Fine tuning my work? More like, chiseling away at this mountain of a manuscript.
Keep in mind, I’m no expert. Simply someone that has been sitting on a 200 page manuscript for the last several weeks, hoping to pass a long some tips for others in the same boat! During my process, I’ve found a few things that have worked for me.
Trust your previous writing – These have become words to live by. In order to move forward in a chapter you must trust your previous writing. At times, I found myself dwelling on certain things, questioning whether or not I touched on something too much or too little. But the only way to move forward in a story is to trust your previous writing and to be confident that your message is clear.
Silence the negative thoughts – To me, the only negative criticisms are the ones that you create yourself. There have been times where I am writing and suddenly I am my biggest enemy. That tiny voice in my head becomes more of a deafening scream. There have been times where I wanted to torch my novel, get rid of the idea, and start something new. But the second guessing has to stop. If you have a story you believe in, you are the only person that can tell it. Keep working through it, keep the doubt away, and replace those reasons of why it WON’T work with all of the reasons why it WILL.
Share, share, share! – This is a big one. For me, sharing my work has been pretty comparable to stage freight. For so long I have kept my work private and to myself. But with that, I have limited myself to only hearing one opinion… my own! Sharing your work allows you to explore the minds of different people. Where does your story take them? What do they think will happen next? It’s impossible for you to “wonder” where a story is going when you wrote it yourself. Reviewing your own work is like studying for a test you already have the answers to. You must share, good or bad! Which leads me to my next tip…
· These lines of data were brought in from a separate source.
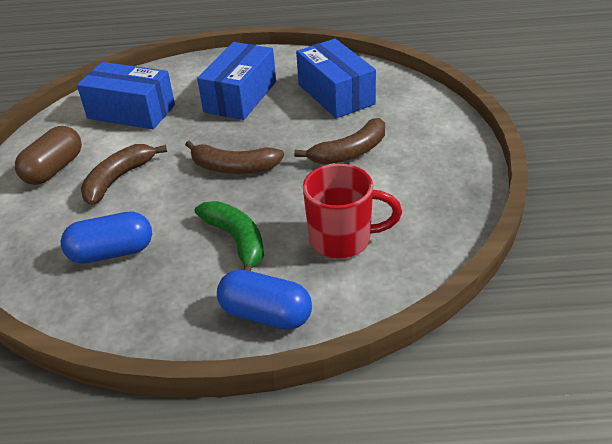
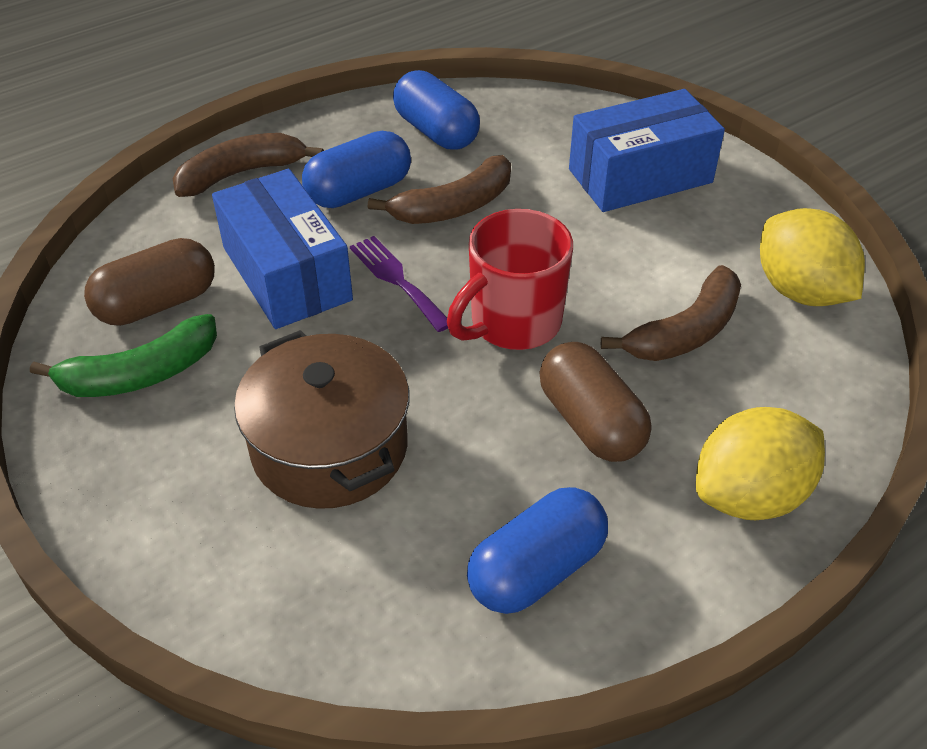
blue box: [77,62,175,129] [197,42,276,120] [296,39,376,118] = 3 -> [212,169,353,329] [569,89,725,212] = 2
blue capsule: [61,211,152,264] [217,270,312,330] = 2 -> [302,131,411,208] [393,70,480,150] [467,487,608,614] = 3
brown capsule: [15,126,82,185] = 1 -> [84,238,215,326] [539,342,651,462] = 2
brown pot: none = 0 -> [234,330,409,509] = 1
purple fork: none = 0 -> [350,236,448,332] = 1
yellow lemon: none = 0 -> [696,407,825,520] [760,208,865,306] = 2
No feedback is bad feedback – There is nothing worse than sharing a novel, short story, or poem with a peer and having them hate it. Truthfully, not everyone is going to love what you write. The way I see it, some people like romance, some people like science fiction. Feedback is feedback, a necessary tool to move you forward in any form of writing.
Don’t force – As silly as it sounds, this tip has been one to move me a long when I’ve felt trapped in a 6-foot hole filled with writers block. I’ve tried all of the necessary suggestions to mend WB; bashing my head against the table, twirling in my chair, jumping jacks, coffee, etc. For me, the best way is to take a break and walk away. Not just from the computer you’re hovered over but from the story itself! Sometimes a great idea will come to you when you’re away from your desk, detached from your work, in the shower, out with friends, etc.